The commemorative landscape is dominated by monuments to figures who would be considered white, male, and wealthy in our common understandings today.

The Top 50 represented individuals in our data set include eleven US presidents and twelve US generals. Half of the Top 50 list (50%) enslaved other people. More than a third (40%) were born into family wealth. A large majority (76%) owned land.1

Only five of the Top 50 figures were Black/Indigenous: Martin Luther King Jr. (ranked 4th), Harriet Tubman (ranked 24th), Tecumseh (ranked 25th), Sacagawea (ranked 28th), and Frederick Douglass (ranked 29th). There are no US-born Latinx, Asian, Pacific Islander, or self-identified LGBTQ+ people in the Top 50 list.

Our study finds that monuments to historical men grossly outnumber those to historical women. Joan of Arc, Harriet Tubman, and Sacagawea are the only women represented in the Top 50 list.
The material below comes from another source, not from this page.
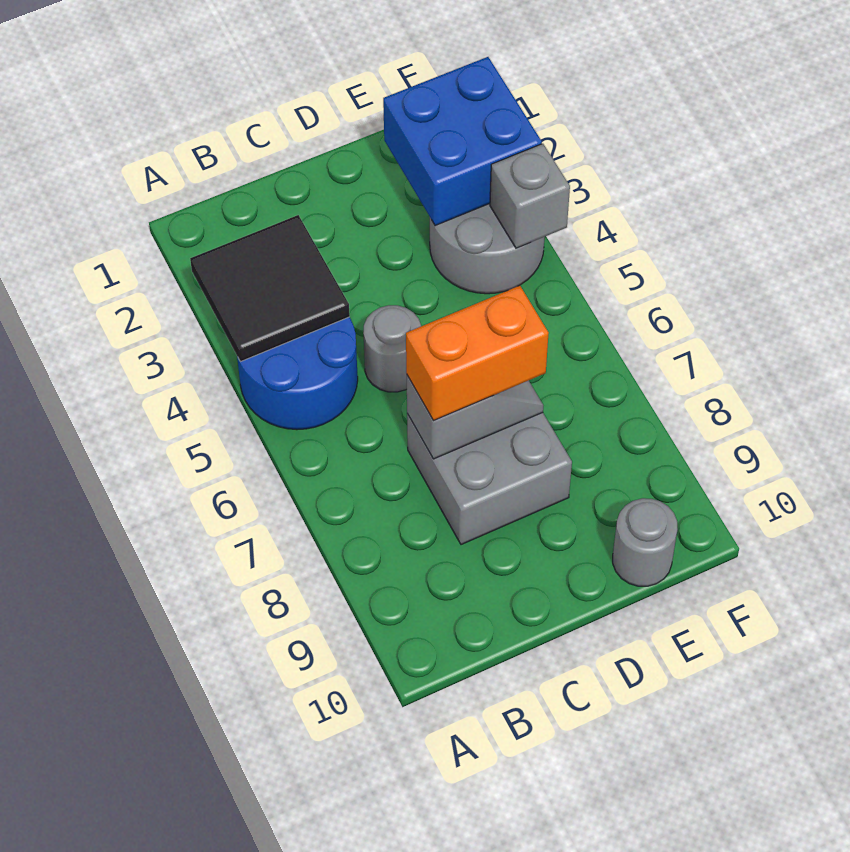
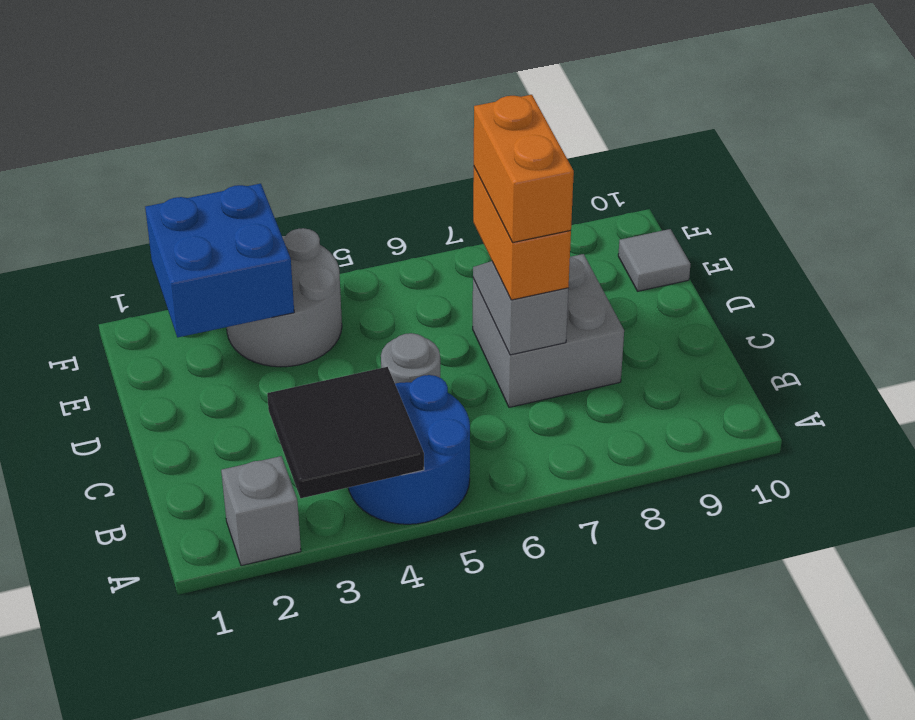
none -> orange 1x2 brick [474,95,574,243]
grey 1x1 round brick [613,498,678,586] -> grey 1x1 tile [618,229,690,291]
grey 1x1 brick [490,144,570,248] -> grey 1x1 brick moved to [221,456,301,566]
Beyond the top individuals, we investigated the top 15 individual women in the nation’s commemorative landscape. Three are European (Joan of Arc, Marie Curie, Queen Isabella) and three are saints (Joan of Arc, Elizabeth Ann Seton, Kateri Tekakwitha). Feminized bodies often appear in the sanctioned monument landscape as fictional, mythological, and allegorical figures. For example, within our study set, there are more recorded monuments depicting mermaids (22) than there are monuments to US congresswomen (just two: Barbara Jordan of Texas and Millicent Fenwick of New Jersey).

Ongoing discussions and actions related to the evolving monument landscape could respond to this misrepresentation with more diverse monuments to individuals/groups as well as responses to the long-standing suppression of a more representative understanding of public memory.

1. Family wealth assessed from biographical information drawn from Wikidata. Land ownership assessed from census records, estate records, biographical information drawn from WikiData and data.